2) Asymmetric encryption: Use two keys: Public key and private secret key. The private key is saved by a one-party password (typically the server is saved), and the public key is available to anyone on the other side.

This key in pairs appear (and according to the public key can not infer the private key, according to the private key can not infer the public key), encryption and decryption using a different key (public key encryption requires private key decryption, private key encryption requires public key decryption), relatively symmetric encryption speed is slow, the typical asymmetric encryption algorithm has RSA, DSA and so on.

Let's take a look at the HTTPS communication process:

The process is roughly as follows: 1) After the SSL client establishes a connection through TCP and the server (443 port), it requests the certificate during the general TCP connection negotiation (handshake) process. That is, the client sends a message to the server, which contains its own list of achievable algorithms and other required messages, the server side of SSL responds to a packet, which determines the algorithm required for this communication, and then the server returns the certificate to the client. (The certificate contains the server information: domain name.)                        The company that applied for the certificate, the public key).       2) After receiving the certificate returned by the server, the client determines the public issuing authority that issued the certificate, and uses the public key of the institution to confirm that the signature is valid, and also ensures that the domain name listed in the certificate is the domain name it is connecting to. 3) If you confirm that the certificate is valid, generate a symmetric key and use the server's public key to encrypt it. It is then sent to the server, which decrypts it with its private key so that both computers can begin to communicate with symmetric encryption.

Advantages of HTTPS communication:

1) The client-generated key can be obtained only by the client and the server;

2) encrypted data can only be plaintext by client and server;

3) client-to-server communication is secure.

HTTP protocol (1)--------Network programming

Contact Us

The content source of this page is from Internet, which doesn't represent Alibaba Cloud's opinion; products and services mentioned on that page don't have any relationship with Alibaba Cloud. If the content of the page makes you feel confusing, please write us an email, we will handle the problem within 5 days after receiving your email.

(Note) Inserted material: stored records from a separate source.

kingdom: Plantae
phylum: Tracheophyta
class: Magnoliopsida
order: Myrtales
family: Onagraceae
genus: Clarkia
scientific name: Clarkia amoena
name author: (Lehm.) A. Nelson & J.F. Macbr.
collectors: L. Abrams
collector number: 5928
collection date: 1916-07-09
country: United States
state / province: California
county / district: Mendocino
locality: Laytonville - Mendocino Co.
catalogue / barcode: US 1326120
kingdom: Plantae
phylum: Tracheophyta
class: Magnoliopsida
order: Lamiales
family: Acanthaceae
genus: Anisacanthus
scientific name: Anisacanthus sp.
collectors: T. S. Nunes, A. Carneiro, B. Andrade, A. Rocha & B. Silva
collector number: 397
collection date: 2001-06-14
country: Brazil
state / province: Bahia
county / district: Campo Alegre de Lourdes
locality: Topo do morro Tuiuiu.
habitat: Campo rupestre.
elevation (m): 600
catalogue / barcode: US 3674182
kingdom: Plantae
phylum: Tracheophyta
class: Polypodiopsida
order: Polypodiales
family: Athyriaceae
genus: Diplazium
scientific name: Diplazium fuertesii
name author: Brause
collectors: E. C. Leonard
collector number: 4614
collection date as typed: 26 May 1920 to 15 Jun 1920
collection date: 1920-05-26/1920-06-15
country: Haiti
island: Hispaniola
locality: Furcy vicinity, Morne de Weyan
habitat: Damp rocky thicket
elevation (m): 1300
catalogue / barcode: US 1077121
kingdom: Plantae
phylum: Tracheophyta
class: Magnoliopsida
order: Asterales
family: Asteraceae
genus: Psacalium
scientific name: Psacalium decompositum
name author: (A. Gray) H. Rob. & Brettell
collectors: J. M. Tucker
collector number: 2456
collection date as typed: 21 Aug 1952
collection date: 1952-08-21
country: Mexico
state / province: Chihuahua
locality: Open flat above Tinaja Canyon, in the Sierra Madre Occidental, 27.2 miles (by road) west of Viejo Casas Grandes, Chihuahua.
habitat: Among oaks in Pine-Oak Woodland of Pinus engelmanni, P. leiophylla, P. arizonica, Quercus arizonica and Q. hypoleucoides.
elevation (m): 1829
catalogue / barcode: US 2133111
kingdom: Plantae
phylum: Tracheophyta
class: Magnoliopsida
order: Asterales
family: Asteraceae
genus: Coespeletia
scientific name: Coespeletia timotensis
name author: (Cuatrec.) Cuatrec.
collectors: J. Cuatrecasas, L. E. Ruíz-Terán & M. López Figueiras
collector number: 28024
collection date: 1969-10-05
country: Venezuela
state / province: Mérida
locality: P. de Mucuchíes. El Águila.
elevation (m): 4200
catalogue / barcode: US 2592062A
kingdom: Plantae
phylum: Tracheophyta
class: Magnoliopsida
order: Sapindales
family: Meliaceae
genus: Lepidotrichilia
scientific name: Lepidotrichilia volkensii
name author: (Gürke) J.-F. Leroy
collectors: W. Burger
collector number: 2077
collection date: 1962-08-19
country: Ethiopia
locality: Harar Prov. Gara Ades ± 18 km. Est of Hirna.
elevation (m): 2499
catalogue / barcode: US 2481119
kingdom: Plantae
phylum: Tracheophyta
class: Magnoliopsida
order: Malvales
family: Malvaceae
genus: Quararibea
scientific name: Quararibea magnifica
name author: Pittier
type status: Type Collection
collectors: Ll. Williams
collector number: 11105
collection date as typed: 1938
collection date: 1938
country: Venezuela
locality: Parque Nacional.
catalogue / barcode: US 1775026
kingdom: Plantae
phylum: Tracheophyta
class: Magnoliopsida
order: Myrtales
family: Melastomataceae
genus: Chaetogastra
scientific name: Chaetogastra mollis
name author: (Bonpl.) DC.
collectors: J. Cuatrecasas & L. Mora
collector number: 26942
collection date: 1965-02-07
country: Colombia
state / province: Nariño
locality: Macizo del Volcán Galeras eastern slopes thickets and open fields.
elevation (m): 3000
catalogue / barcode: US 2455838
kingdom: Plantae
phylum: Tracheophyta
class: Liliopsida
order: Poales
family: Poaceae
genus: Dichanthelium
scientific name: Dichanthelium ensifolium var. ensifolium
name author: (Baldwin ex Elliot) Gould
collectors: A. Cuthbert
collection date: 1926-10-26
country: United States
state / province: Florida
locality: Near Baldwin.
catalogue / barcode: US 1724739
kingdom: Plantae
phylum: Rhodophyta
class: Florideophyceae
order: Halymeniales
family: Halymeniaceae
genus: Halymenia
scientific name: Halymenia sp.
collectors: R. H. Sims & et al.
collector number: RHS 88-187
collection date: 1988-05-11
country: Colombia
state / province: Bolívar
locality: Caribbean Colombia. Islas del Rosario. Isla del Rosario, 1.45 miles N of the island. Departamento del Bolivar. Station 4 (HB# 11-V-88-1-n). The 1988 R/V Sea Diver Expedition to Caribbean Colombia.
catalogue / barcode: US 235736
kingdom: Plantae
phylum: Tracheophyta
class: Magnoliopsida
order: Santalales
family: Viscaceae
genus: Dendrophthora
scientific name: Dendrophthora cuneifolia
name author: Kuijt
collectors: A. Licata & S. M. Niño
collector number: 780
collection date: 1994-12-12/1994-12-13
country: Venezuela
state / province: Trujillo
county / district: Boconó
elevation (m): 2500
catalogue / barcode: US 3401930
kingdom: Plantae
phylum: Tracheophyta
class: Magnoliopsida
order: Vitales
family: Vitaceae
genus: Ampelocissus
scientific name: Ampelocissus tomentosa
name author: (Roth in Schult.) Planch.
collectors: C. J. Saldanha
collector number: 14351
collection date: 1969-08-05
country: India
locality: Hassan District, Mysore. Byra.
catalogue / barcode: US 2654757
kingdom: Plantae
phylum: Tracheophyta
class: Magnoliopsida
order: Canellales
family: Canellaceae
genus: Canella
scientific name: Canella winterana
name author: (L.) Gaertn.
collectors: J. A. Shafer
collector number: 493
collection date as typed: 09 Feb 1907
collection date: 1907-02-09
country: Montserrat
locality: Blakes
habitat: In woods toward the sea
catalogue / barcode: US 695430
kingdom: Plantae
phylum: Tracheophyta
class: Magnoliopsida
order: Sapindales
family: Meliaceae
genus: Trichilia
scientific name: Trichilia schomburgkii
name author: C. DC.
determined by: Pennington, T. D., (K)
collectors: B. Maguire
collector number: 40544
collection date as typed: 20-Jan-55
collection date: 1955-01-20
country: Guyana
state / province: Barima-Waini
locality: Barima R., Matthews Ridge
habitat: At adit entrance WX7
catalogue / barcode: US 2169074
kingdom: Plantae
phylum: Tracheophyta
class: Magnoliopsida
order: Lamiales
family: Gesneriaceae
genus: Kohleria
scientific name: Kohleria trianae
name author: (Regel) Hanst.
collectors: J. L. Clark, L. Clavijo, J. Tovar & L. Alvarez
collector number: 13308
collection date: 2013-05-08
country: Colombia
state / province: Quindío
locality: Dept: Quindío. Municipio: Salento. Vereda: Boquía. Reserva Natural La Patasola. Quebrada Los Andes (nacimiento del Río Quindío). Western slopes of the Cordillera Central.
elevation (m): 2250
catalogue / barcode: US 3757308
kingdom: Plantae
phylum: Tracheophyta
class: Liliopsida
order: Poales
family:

If you find any instances of plagiarism from the community, please send an email to: info-contact@alibabacloud.com and provide relevant evidence. A staff member will contact you within 5 working days.

A Free Trial That Lets You Build Big!

Start building with 50+ products and up to 12 months usage for Elastic Compute Service

  • Sales Support

    1 on 1 presale consultation

  • After-Sales Support

    24/7 Technical Support 6 Free Tickets per Quarter Faster Response

  • Alibaba Cloud offers highly flexible support services tailored to meet your exact needs.